++++ Texte fourni ++++

Alexandre Poussin, explorateur

Épris de liberté, celle de penser comme de circuler, ces arpenteurs et témoins du monde profitent de la période actuelle pour imaginer l’exploration de demain.

Des réflexions qu’ils partagent avec nous. Rencontre avec Alexandre Poussin, 50 ans, explorateur, réalisateur, conférencier et écrivain-voyageur.

 


Qu’est-ce qu’être explorateur aujourd’hui selon vous ?

Alexandre Poussin – C’est, en toutes choses dépasser sa zone de confiance, sa zone de confort et sa sphère de connaissances. C’est se remettre en cause en permanence afin, comme le poète, de plonger au fond de l’inconnu pour trouver du nouveau. Quant à moi, c’est voyager différemment, porter un regard plus lent et plus profond, plus interactif aussi sur les phénomènes que j’observe. Donc c’est un état d’esprit, un regard sur le monde réel, et une curiosité qui ne peut s’étancher que par l’action.

Où et quand est survenu le déclic qui a lancé votre « carrière » d’explorateur ?

Difficile de trouver le déclic originel d’une vie d’explorateur. Ce n’est ni un métier ni une carrière, c’est plutôt un mode de vie, un regard sur le monde. Pour moi, les premiers signes viennent du Québec où j’ai grandi et contracté l’amour des grands espaces et de la solitude dans la nature, puis il y a eu le scoutisme et ses divers camps et raids, notamment un certain raid Woodcraft qui se fait en solitaire, et qui a enfoncé le clou.

Enfin, il y a eu la traversée de la France, seul à bicyclette, à 16 ans, qui m’a donné envie de faire le tour du monde ! Idée confirmée par la lecture du livre d’Alain Guigny, La terre sur deux roues, quand j’étais à Sciences Po, j’en ai parlé à Sylvain (Tesson) et hop ! On était partis ! Donc c’est une vocation qui se découvre peu à peu, à la fois par élimination du reste et de ce qu’on est sûr de ne pas vouloir faire, et parce que c’est ce qui me rend heureux. Je m’y sens pleinement vivant. Ce qui n’est pas obligatoire ni universel !

++++ Données extraites ++++

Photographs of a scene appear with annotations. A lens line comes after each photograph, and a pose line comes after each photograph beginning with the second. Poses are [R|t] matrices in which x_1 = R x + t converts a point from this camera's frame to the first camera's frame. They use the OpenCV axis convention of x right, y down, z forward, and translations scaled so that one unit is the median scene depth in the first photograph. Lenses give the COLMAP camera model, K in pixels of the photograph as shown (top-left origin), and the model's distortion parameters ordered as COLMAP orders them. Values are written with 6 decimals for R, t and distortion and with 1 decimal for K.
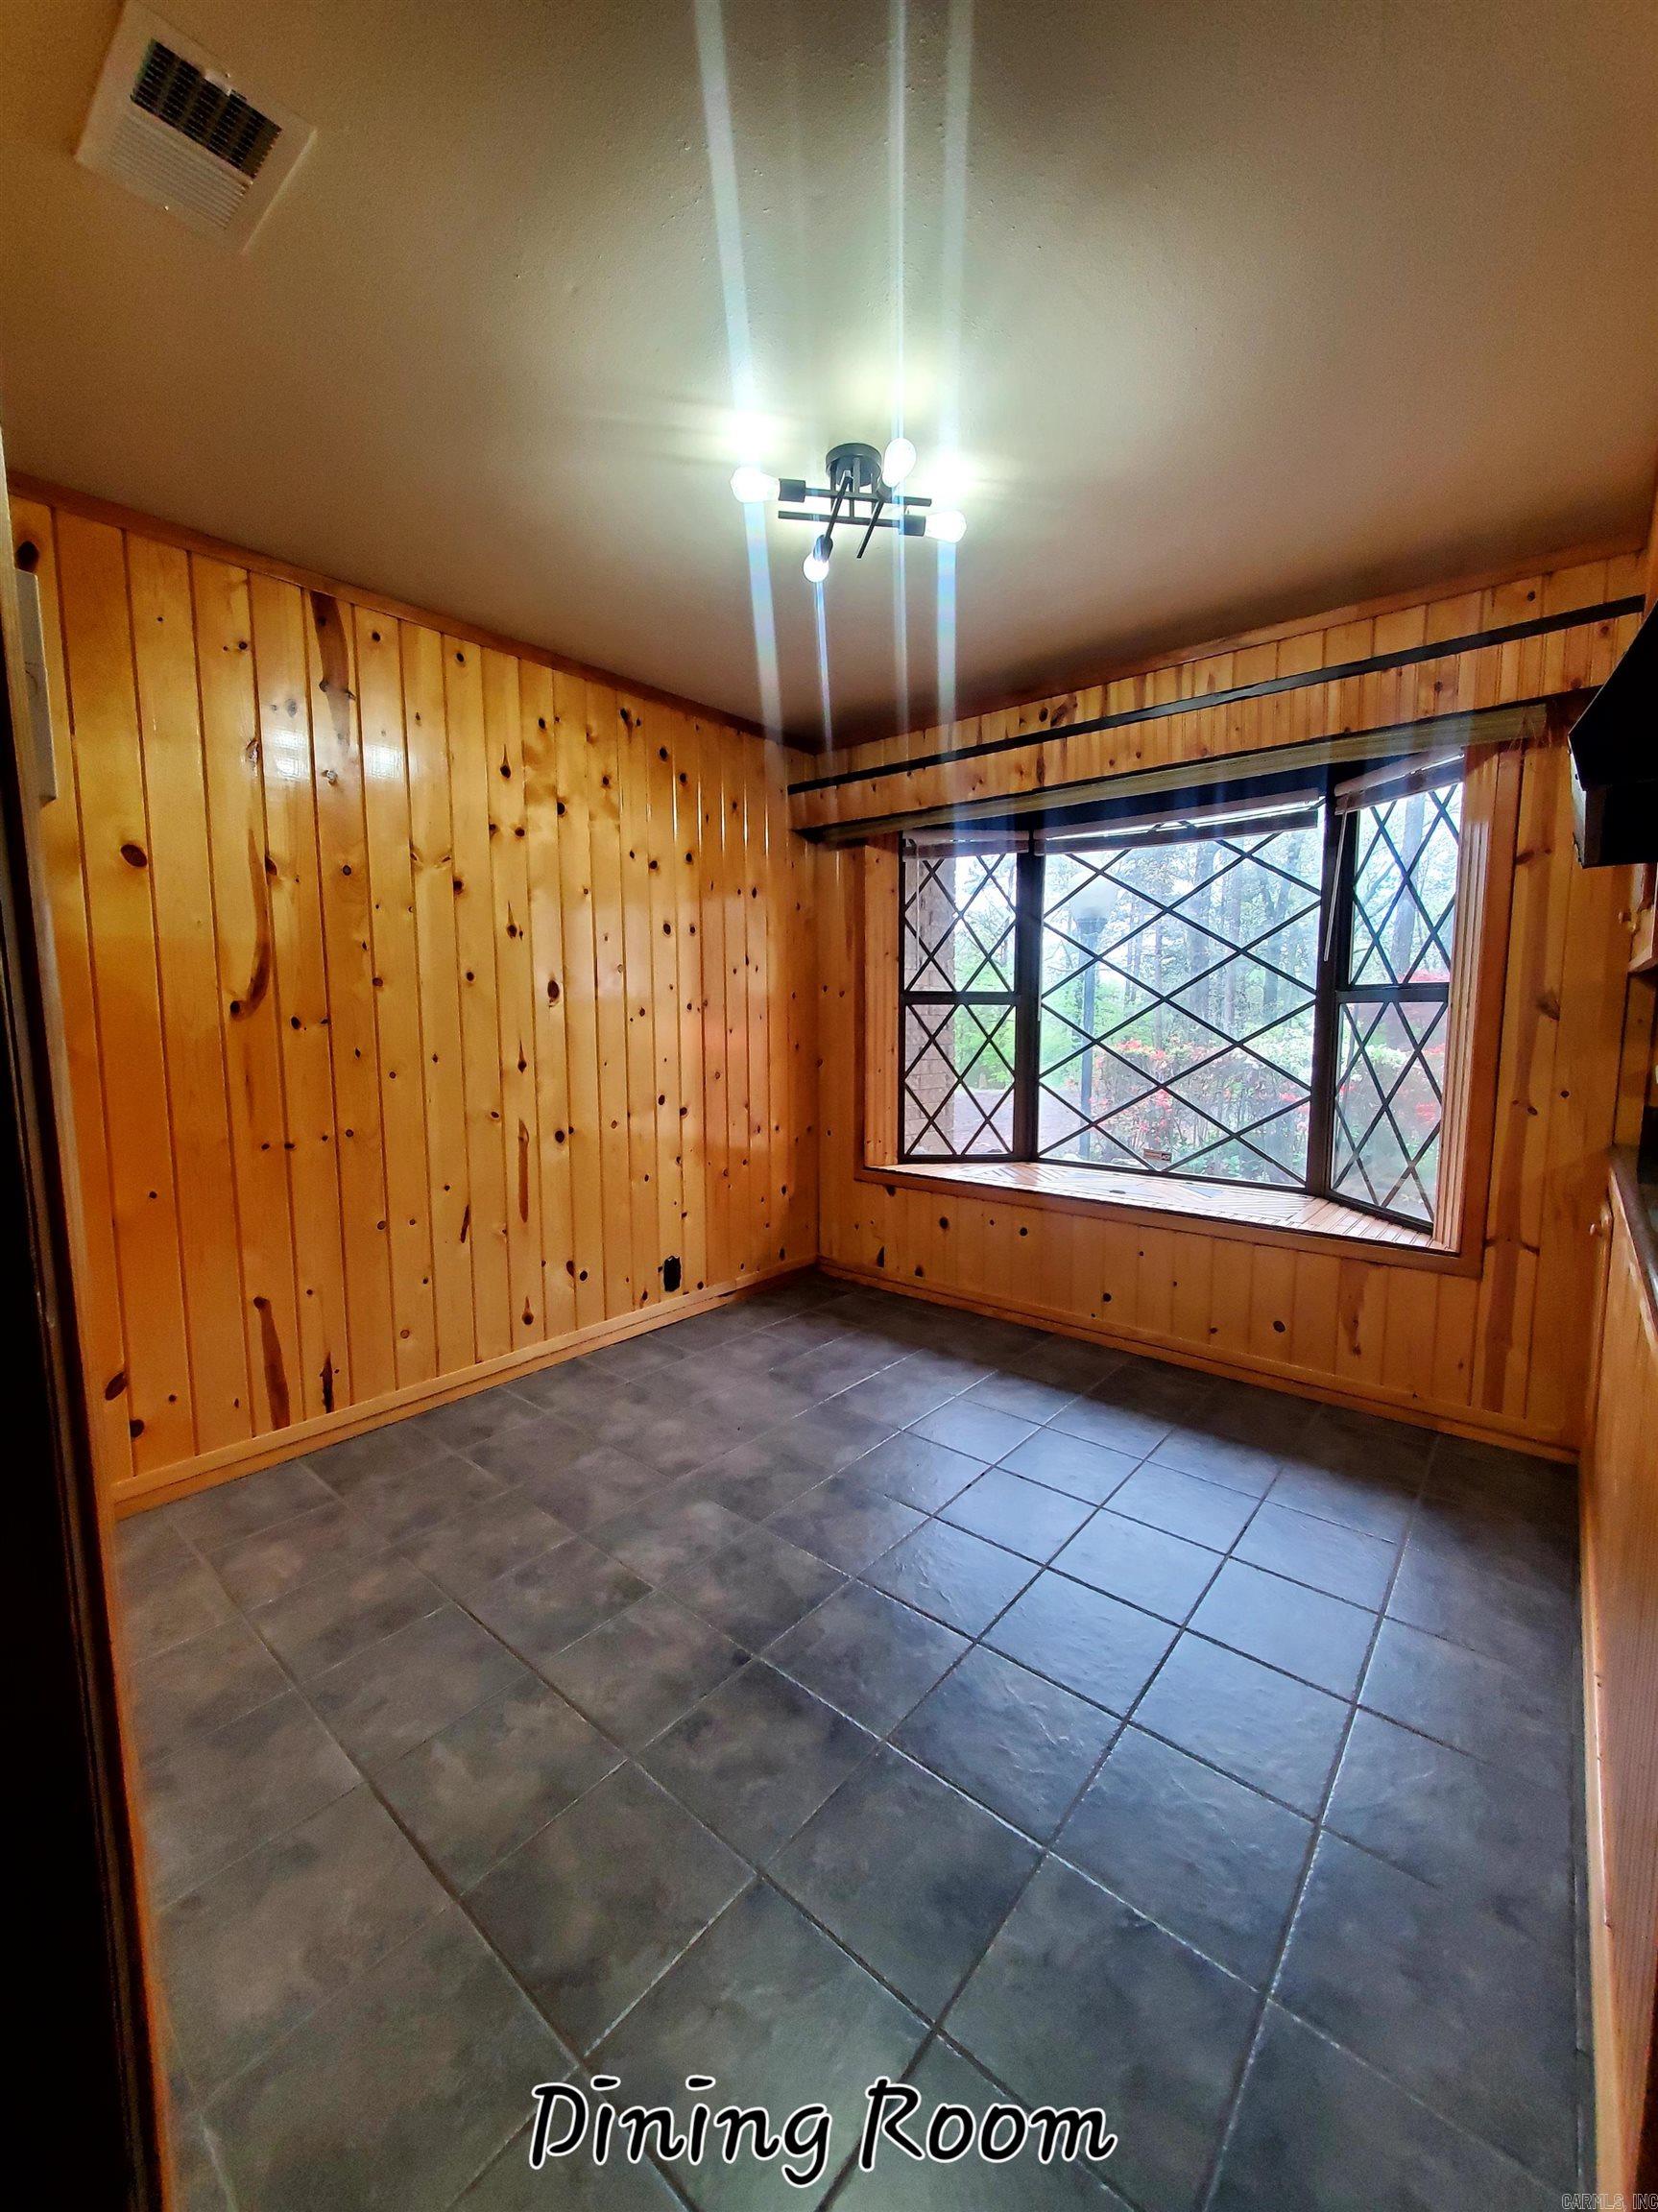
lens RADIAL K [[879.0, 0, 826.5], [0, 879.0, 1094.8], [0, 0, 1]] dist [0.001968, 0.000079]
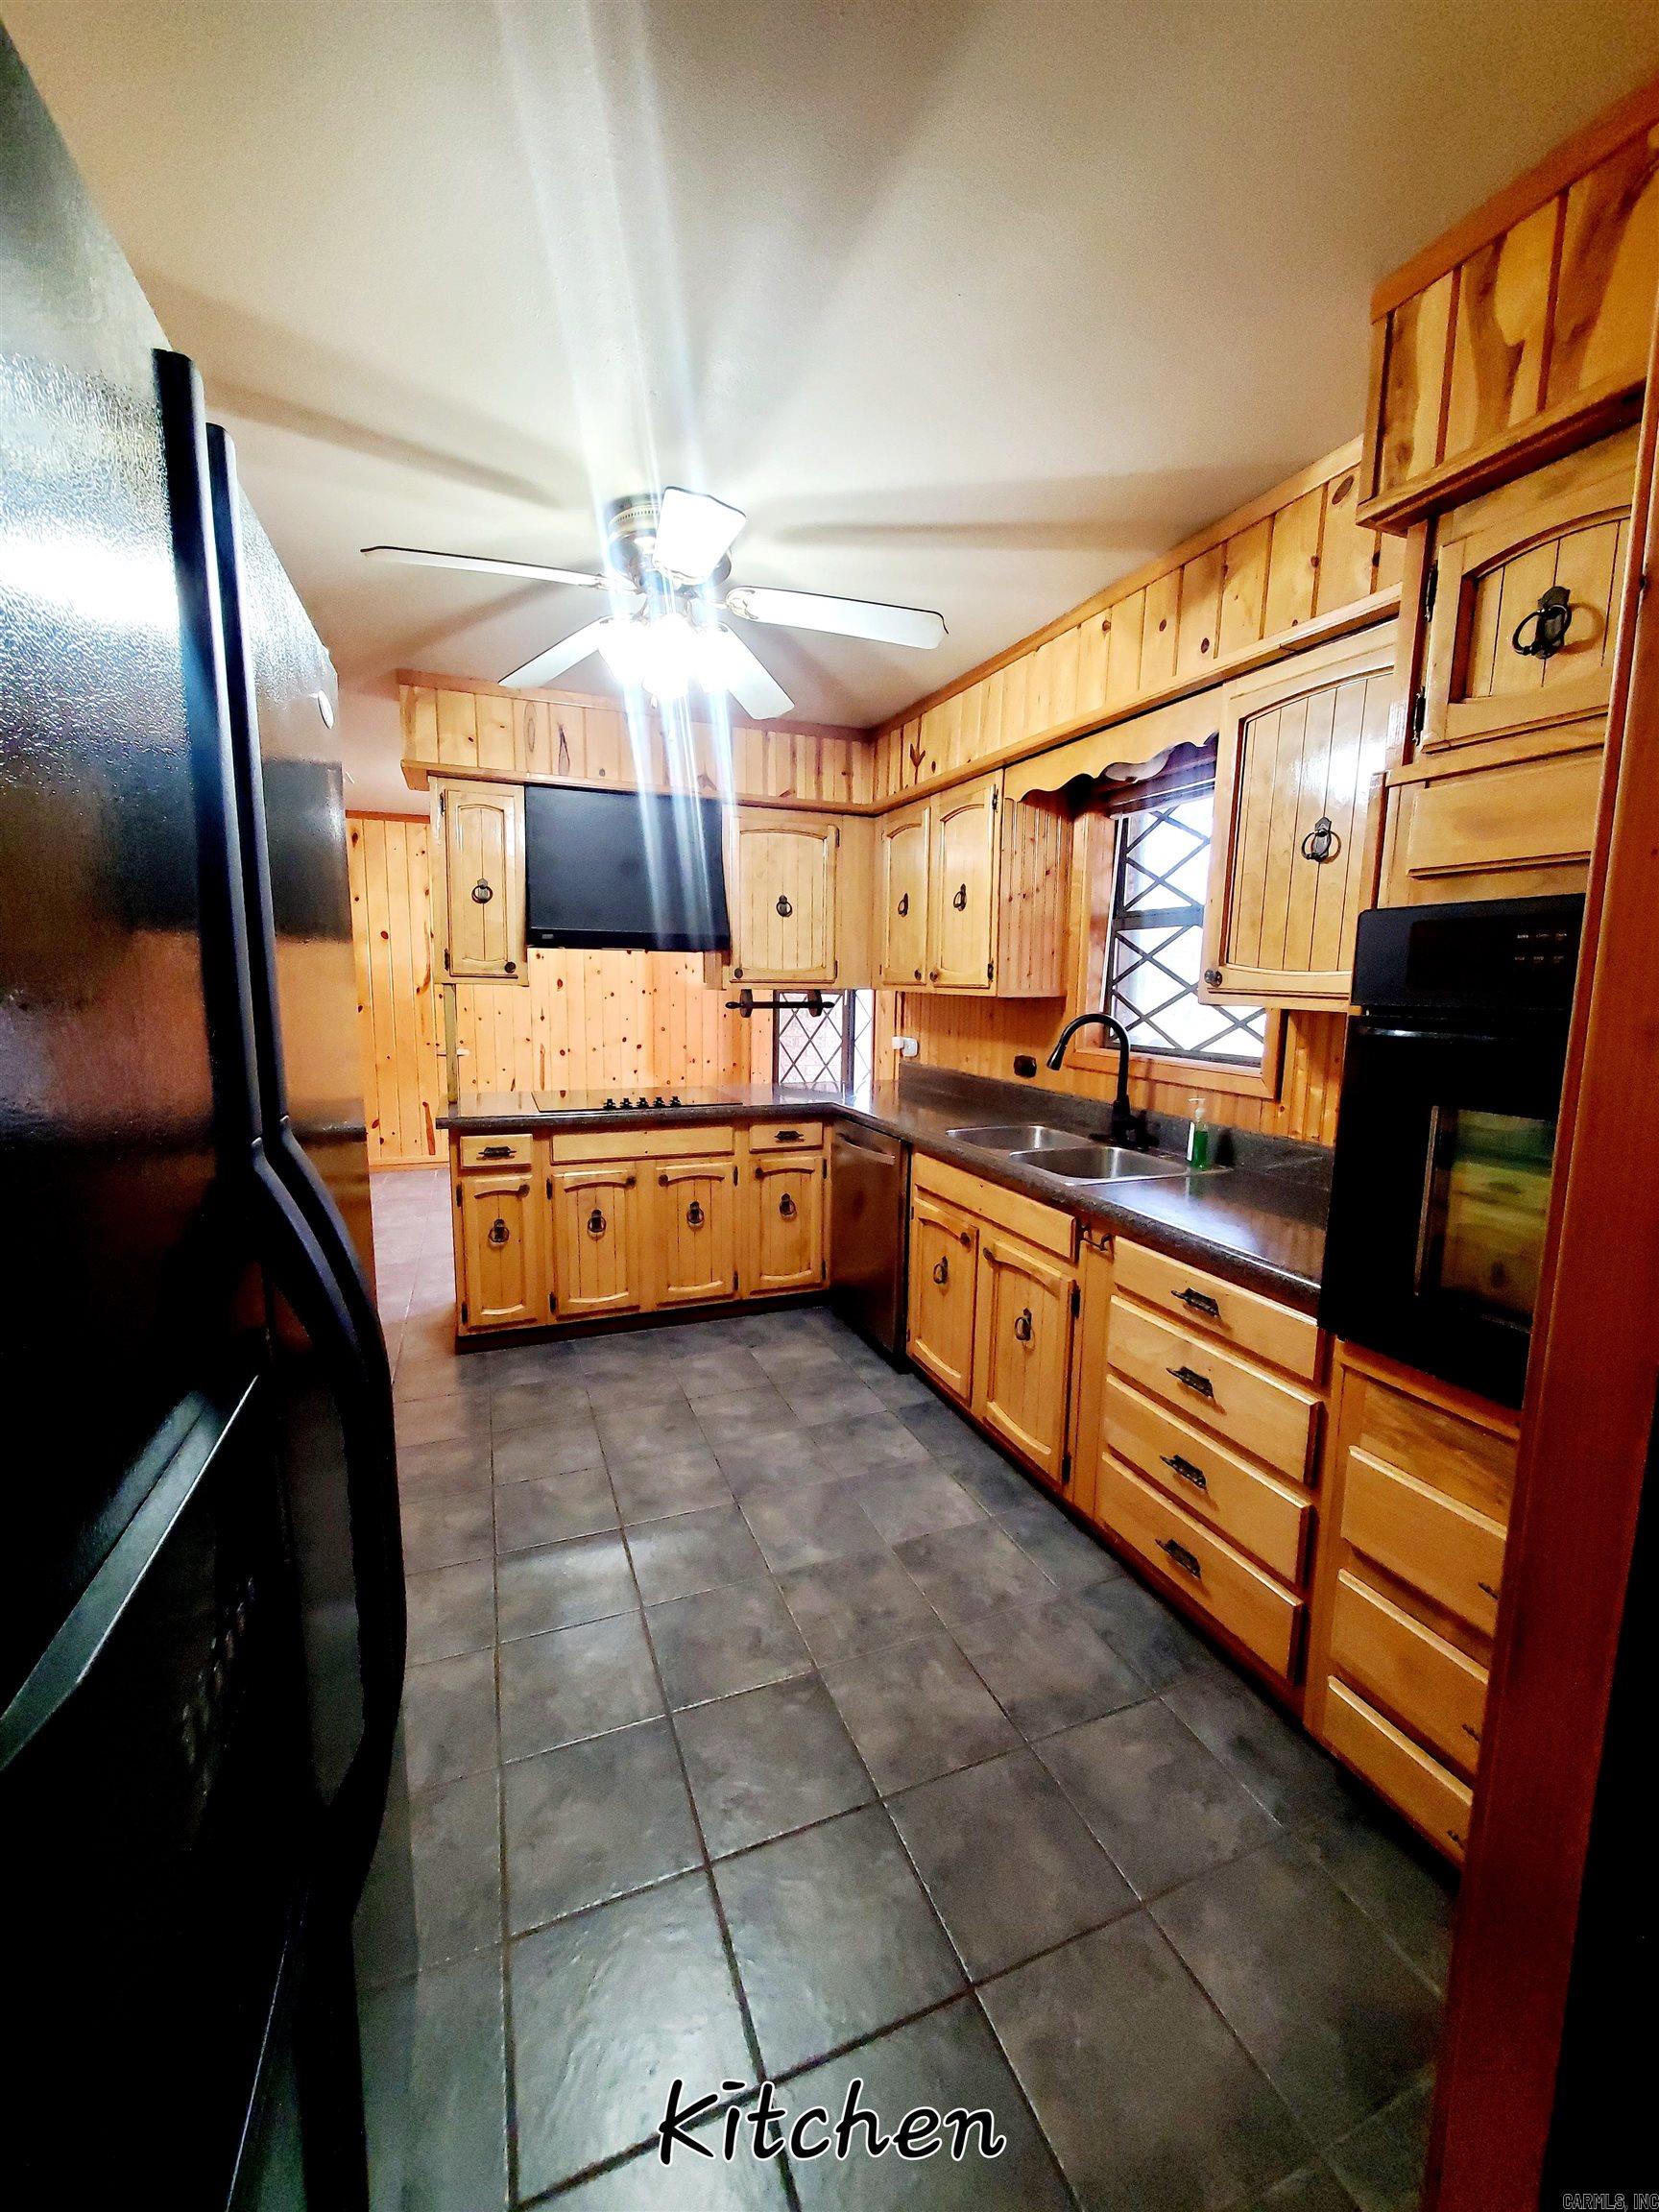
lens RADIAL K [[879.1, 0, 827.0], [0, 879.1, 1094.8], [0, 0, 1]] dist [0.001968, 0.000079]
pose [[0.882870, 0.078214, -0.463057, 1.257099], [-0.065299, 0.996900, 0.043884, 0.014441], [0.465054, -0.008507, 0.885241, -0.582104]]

++++
++++ Données extraites ++++

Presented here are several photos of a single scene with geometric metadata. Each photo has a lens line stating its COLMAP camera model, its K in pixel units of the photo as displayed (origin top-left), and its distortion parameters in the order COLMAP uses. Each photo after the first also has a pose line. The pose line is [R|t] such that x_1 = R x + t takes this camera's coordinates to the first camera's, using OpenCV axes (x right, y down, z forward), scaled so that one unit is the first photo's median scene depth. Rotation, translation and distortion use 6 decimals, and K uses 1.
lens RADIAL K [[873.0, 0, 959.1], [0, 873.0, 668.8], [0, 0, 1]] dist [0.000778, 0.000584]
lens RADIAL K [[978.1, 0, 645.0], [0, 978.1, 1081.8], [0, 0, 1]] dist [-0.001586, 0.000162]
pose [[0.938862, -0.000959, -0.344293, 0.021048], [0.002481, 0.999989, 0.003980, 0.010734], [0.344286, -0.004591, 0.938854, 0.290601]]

++++

[Tâche à réaliser]
Poursuivez l'entretien avec l'explorateur Alexandre Poussin en reprenant juste après sa dernière phrase.

[Réponse attendue]
Partir prendre des risques, se priver de tout, dormir par terre, ne pas savoir où l’on dormira le soir même, ce que l’on mangera est une source d’angoisse absolue pour la majorité de nos semblables, c’est plutôt ce qui motive l’explorateur, même si ce ne sont pas des fins en soi, ce sont des « inconvénients considérés positivement » pour reprendre la définition de l’aventure par Chesterton. La finalité étant la découverte de soi, des autres et du monde. Le programme est vaste !

Comme explorateur, comment appréhendez-vous finalement le terrain, ses dangers et le changement ?

Le terrain, je m’y sens chez moi. Quel qu’il soit. Mer, désert, montagne, neige, jungle. Il ne m’est pas étranger. J’y retrouve très vite mes réflexes et mes sensations. Il faut juste avoir l’équipement adéquat, ne pas être pressé, accepter de se priver et de souffrir un peu. Refuser la pression des autres. Laisser venir à soi le jour qui vient et dépasser les épreuves. Le terrain ne ment pas. Il est la nature. Il faut s’y réadapter. S’il est traître c’est qu’il recèle des pièges que nous n’avons pas déjoués. Chaque milieu à ses règles. L’explorateur apprend à être tout à la fois commando, sportif de haut niveau, ascète, encyclopédiste, géographe, botaniste, zoologue, ornithologue, anthropologue, ethnologue, sociologue, économiste, politologue, bref, il tente de devenir un « honnête homme », le programme d’une vie.

En mode confiné et dégradé, quels sont vos conseils d’explorateur pour bien et mieux vivre le changement ?

Il n’y a pas de vie sans cellule. L’ADN est confiné dans sa cellule. La véritable liberté est intérieure elle n’est pas dans le mouvement. Pourvu que l’immobilité soit choisie. Quand elle est contrainte, Il faut savoir qu’elle ne sera pas éternelle et en tirer profit. Ce qui aide c’est de se fixer une routine et s’y tenir. C’est à la fois mental et pratique. Il faut du rythme. Alterner exercices physiques, intellectuels et contemplatifs.

Je me lève à 5h30 quitte à faire une petite sieste plus tard. Je suis en rééducation d’un ligament croisé, alors ça tombe bien pour l’exercice. Un peu de jardin, un peu de lecture, beaucoup d’écriture, une tournée d’inspection de la maison, les devoirs des enfants, et les tâches ménagères. Pas une seconde de battement !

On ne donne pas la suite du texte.